ECLI:NL:CRVB:2021:2104
Centrale Raad van Beroep
- Hoger beroep
- Rechtspraak.nl
Beoordeling van de ontvankelijkheid van bezwaar tegen besluiten over studiefinanciering
In deze zaak heeft de Centrale Raad van Beroep op 18 augustus 2021 uitspraak gedaan in hoger beroep tegen een eerdere uitspraak van de rechtbank Noord-Nederland. De zaak betreft de ontvankelijkheid van het bezwaar van appellante tegen besluiten van de Minister van Onderwijs, Cultuur en Wetenschap over studiefinanciering. De minister had het bezwaar van appellante wegens termijnoverschrijding niet-ontvankelijk verklaard. Appellante had bezwaar gemaakt tegen besluiten van 6 december 2016 en 24 mei 2017, maar diende dit bezwaar pas op 21 december 2018 in, wat na de wettelijke termijn van zes weken was. De rechtbank had het beroep van appellante tegen het bestreden besluit ongegrond verklaard, en de Centrale Raad van Beroep heeft deze uitspraak bevestigd.

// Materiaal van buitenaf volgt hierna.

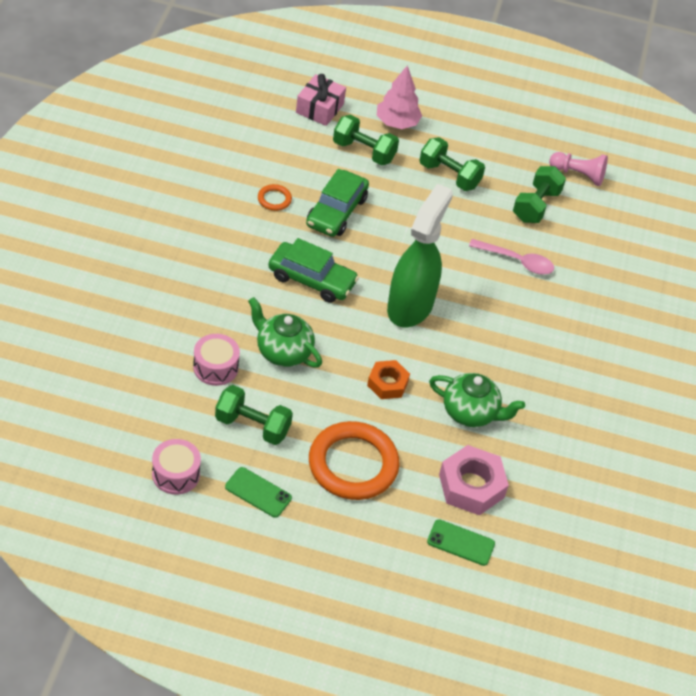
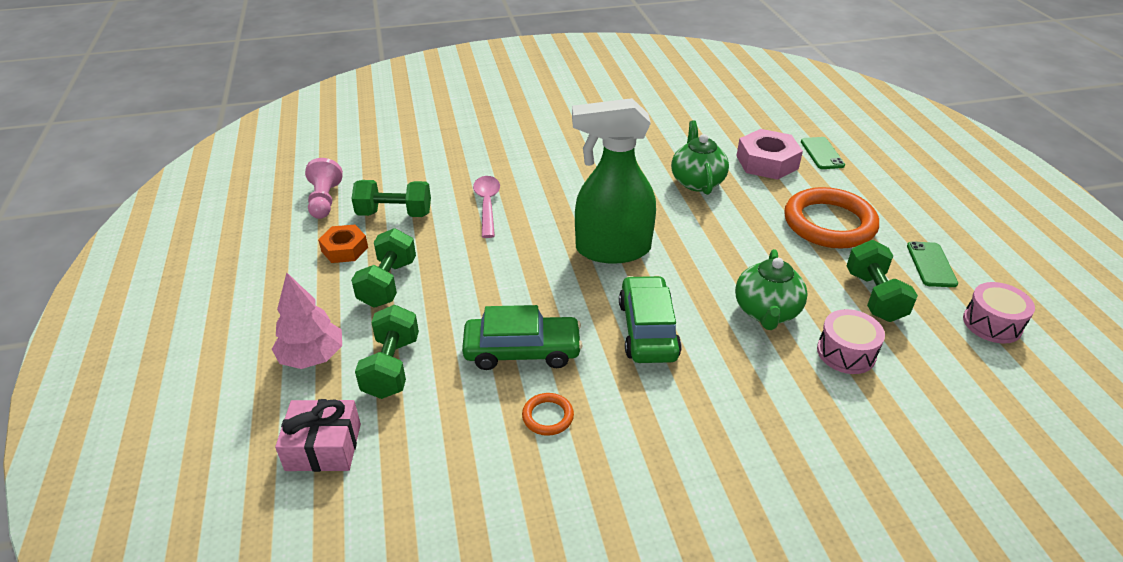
camera: 110 degrees left, 10 degrees down
orange nut [367,360,410,399] -> orange nut moved to [318,225,368,263]

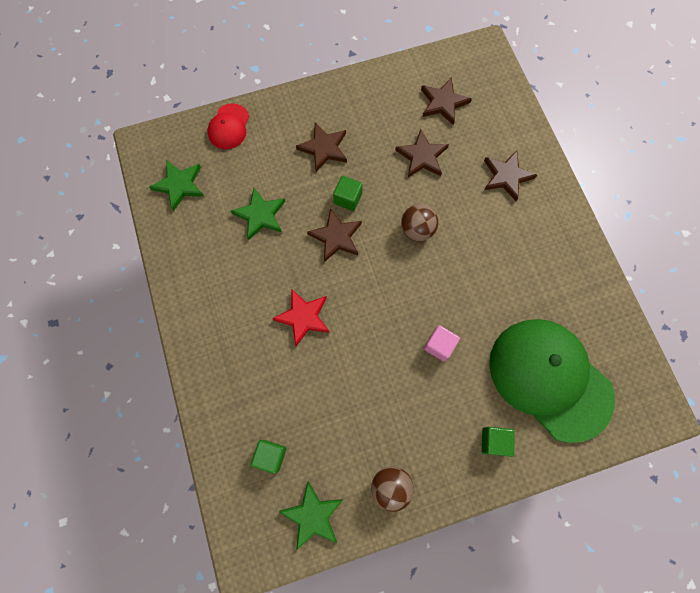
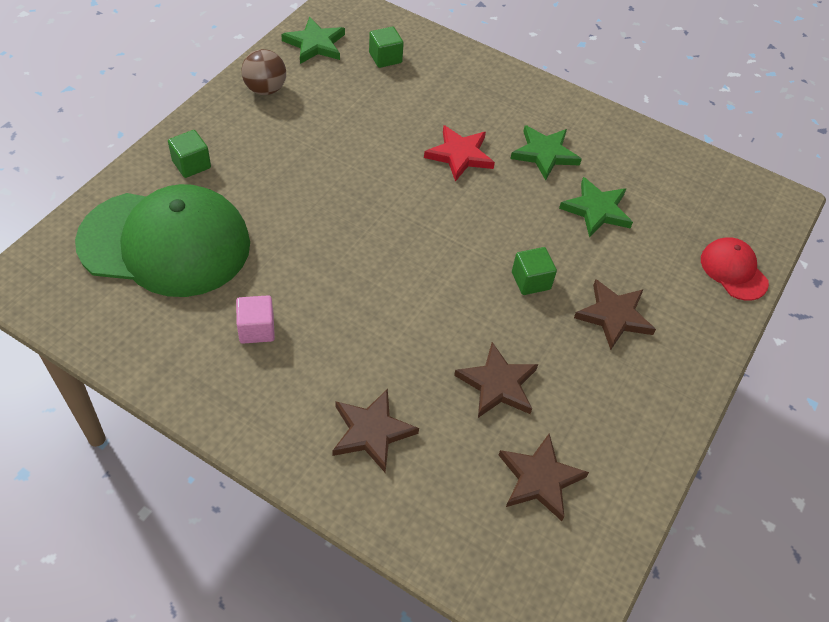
camera: 135 degrees right, 20 degrees down
green star [149,160,204,211] -> green star moved to [510,125,582,180]
brown star [307,208,362,262] -> none
brown ball [401,204,438,241] -> none
pink cube [424,325,460,361] -> pink cube moved to [236,295,275,344]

De Raad oordeelde dat de termijnoverschrijding niet verschoonbaar was, ondanks de medische situatie van appellante en de impact van haar operaties. De Raad stelde vast dat appellante voldoende tijd had om tijdig bezwaar te maken en dat de Berichten studiefinanciering duidelijk op rechtsgevolg waren gericht. De Raad concludeerde dat de aangevallen uitspraak van de rechtbank terecht was en dat er geen aanleiding was voor een veroordeling in de proceskosten. De uitspraak werd gedaan door D.S. de Vries, met H. Spaargaren als griffier, en werd openbaar uitgesproken op 18 augustus 2021.